Motivation: https://github.com/webpack/webpack/issues/385 and https://github.com/webpack/webpack/issues/646.
Install
npm install @cerner/duplicate-package-checker-webpack-plugin --save-dev
Configuration
Add the plugin to your webpack config:
var DuplicatePackageCheckerPlugin = require("@cerner/duplicate-package-checker-webpack-plugin");
module.exports = {
plugins: [new DuplicatePackageCheckerPlugin()]
};
You can also pass an object with configurable options:
new DuplicatePackageCheckerPlugin({
verbose: true,
emitError: true,
showHelp: false,
strict: false,
exclude: instance => instance.name === "fbjs",
alwaysEmitErrorsFor: ['react', 'react-router'],
});
Strict mode
Strict mode warns when multiple packages with different major versions (such as v1.0.0
vs v2.0.0
) exist in the bundle.
Packages with different major versions introduce backward incompatible changes and require either interventions on third-party packages or unsafe workarounds (such as resolving differing package major versions dependencies with a single version).
It is suggested that strict mode is kept enabled since this improves visibility into your bundle and can help in solving and identifying potential issues.
Node version support
This package was developed and tested using Node 10 up to Node 14. Consumers using Node 16 or greater are advised to use it at their own risk since those versions are not officially supported due to lack of thorough testing.
Resolving duplicate packages in your bundle
There are multiple ways you can go about resolving duplicate packages in your bundle, the right solution mostly depends on what tools you're using and on each particular case.
Webpack resolve.alias
Add an entry in resolve.alias
which will configure Webpack to route any package references to a single specified path.
For example, if Lodash is duplicated in your bundle, the following configuration would render all Lodash imports to always refer to the Lodash instance found at ./node_modules/lodash
.
alias: {
lodash: path.resolve(__dirname, 'node_modules/lodash'),
}
Note: Aliasing packages with different major versions may break your app.

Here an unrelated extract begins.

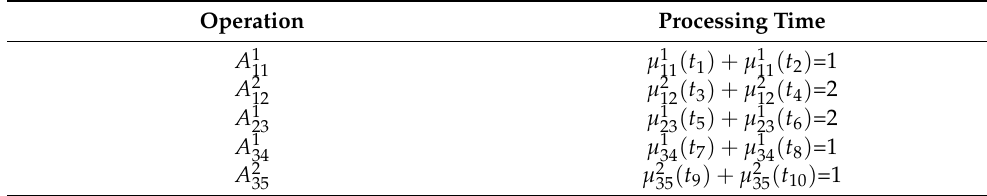
Table 4. Processing Time of Each Operation of Example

Use only if you're sure that all required versions are compatible, at least in the context of your app
Yarn install --flat
Yarn allows flat installations (yarn install --flat
) which will only allow one version of each package to be installed.
Yarn resolutions
If you want more control over your overridden dependency versions and don't feel like using yarn install --flat
, yarn supports "selective version resolution" which allows you to enforce specific versions for each dependency.
package.json
{
"dependencies": {
"lodash": "4.17.0",
"old-package-with-old-lodash": "*"
},
"resolutions": {
"old-package-with-old-lodash/lodash": "4.17.0"
}
}
NPM Dedupe
If you use NPM and not Yarn, you can try running npm dedupe
. NPM may leave multiple versions of the same package installed even if a single version satisfies each semver of all of its dependants.
Bump your dependencies
If your project is using an old version of a package and a dependency is using a newer version of that package, consider upgrading your project to use the newer version.
File issues!
If your project has a dependency and it's using an outdated version of a package, file an issue and notify the author to update the dependencies. Let's help keep our projects green and our applications secure, performant and bug-free!